Spring Awakening actors talk disability in the arts

McKelvey Collins, Reporter

The University of California at Los Angeles (UCLA) hosted a Disability Studies Conference on April 12-14 to celebrate 10 years of the UCLA Disability Studies program. The theme of the conference was “Disability as Spectacle.”

One keynote address of the conference was a panel discussion from members of the cast and creative team from Deaf West Theater’s production of Steven Sater’s and Duncan Sheik’s musical Spring Awakening. The show closed on Broadway in Jan. 2016 and garnered three Tony nominations, including Best Revival of a Musical.

Deaf West is a Los Angeles-based theater institution that offers productions that are performed in American Sign Language (ASL) and English.

The Broadway revival of Spring Awakening was unique because the cast was composed of both hearing and deaf actors, and was performed in ASL and spoken English simultaneously. It also marked the debut of Ali Stroker, the first actor in a wheelchair on Broadway.

Members of the cast and creative team spoke or signed at a panel highlighting their experiences while working on the show. One of the main points emphasized at the panel was how it was crucial for a creative team to give differently abled people the representation they deserve in the media, whether on film, television, or in live theatre.

“I think it’s just looking for opportunities, not only for actors but everyone involved in production (with many different abilities, whether it’s deafness or otherwise), to be involved and trying to open up our ideas of what a character should be,” said Spring Awakening’s Tony-nominated director Michael Arden. “Why can’t this character in a film I wrote, even though I didn’t write them as deaf, what about a deaf actor for that role?”

Arden used this philosophy, not only in creating Deaf West’s Spring Awakening, but also in casting Stroker. The creative team had not originally planned on casting an actor in a wheelchair, but were impressed by Stroker’s audition and later gave her the supporting role of Anna.

Another point made was that being open-minded about diversity is not only important for casting directors, but also for hearing actors.

“With any minority, or anybody with a disability, whatever it is…so much of their platform tends to be taken over by people…like how the straight community voiced out for the gay community,” said Daniel David Stewart, who played the voice of the deaf character Ernst in the production. “And I think so much of it is stepping off the pedestal and giving the pedestal to the people who can actually represent it authentically. Like Michael and everyone talked about up there. It’s so important, at least for me, to have authentic representation in film of these people.”

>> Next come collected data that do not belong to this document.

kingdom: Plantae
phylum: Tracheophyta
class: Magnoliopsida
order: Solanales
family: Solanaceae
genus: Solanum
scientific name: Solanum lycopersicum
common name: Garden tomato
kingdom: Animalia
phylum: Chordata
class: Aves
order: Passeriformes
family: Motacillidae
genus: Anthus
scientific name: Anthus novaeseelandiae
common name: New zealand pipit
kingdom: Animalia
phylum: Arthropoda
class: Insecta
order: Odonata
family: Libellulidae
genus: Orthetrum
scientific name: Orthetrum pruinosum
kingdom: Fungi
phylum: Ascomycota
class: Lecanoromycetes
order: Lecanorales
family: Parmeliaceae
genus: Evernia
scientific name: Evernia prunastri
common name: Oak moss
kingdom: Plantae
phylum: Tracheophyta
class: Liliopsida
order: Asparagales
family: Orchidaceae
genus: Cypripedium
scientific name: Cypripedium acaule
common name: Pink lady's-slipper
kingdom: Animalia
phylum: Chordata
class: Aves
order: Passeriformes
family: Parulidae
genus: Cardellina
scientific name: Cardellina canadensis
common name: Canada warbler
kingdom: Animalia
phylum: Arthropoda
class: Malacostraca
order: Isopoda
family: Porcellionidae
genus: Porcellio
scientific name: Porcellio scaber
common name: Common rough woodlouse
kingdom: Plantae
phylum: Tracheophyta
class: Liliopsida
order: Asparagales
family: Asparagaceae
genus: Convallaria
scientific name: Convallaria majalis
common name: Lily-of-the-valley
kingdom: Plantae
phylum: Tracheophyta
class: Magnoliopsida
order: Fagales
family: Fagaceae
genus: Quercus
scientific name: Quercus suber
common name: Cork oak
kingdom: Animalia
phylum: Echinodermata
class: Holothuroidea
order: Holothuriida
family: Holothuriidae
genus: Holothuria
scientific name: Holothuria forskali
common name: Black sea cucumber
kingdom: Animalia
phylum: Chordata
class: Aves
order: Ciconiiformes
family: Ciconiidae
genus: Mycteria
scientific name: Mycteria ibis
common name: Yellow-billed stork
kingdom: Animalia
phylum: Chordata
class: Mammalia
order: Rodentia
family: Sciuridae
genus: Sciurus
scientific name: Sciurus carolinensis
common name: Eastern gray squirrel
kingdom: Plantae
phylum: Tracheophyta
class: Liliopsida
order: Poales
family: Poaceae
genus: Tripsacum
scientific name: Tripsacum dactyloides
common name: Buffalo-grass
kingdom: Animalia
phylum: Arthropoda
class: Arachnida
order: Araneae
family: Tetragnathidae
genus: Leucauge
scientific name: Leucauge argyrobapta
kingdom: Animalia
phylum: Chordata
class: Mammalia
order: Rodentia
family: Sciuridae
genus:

Authentic representation comes from having actors who are a member of a minority play a character who is part of the same minority. In many instances, minority roles are given to actors who are straight, white, cisgender, hearing, or able-bodied.

A few examples of this include Scarlett Johansson, a white actress, playing a character who was originally written as Japanese in Ghost in the Shell; Eddie Redmayne, a cisgender actor, playing a transgender character in The Danish Girl; and Sam Claflin, an abled actor, playing a quadriplegic character in Me Before You.

This is why Spring Awakening was so groundbreaking and why it is important for people in film, television, and live theater to be inclusive of diversity.

“I can see 100% accessibility for the deaf and disabled actors/actresses,” wrote Miles Barbee, a Deaf actor who played the role of Otto in the show. “I hope people will be open and include deaf/disability in the arts.”

“Create the ‘new normal’ where everyone is just everyone,” wrote Deaf actress Sandra Mae Frank, who starred as Wendla, on what she saw for the future of diversity in the arts.

While shows like Spring Awakening show the world how much deaf and disabled actors can accomplish when given the opportunity, people in the industry believe there is still a long way to go.

“I feel that the art of sign language in TV and film and theater is young–we have a long road ahead of us,” wrote DJ Kurs, the artistic director of Deaf West. “With any luck, we’ll continue to create art and to bring ourselves forth in this universe.”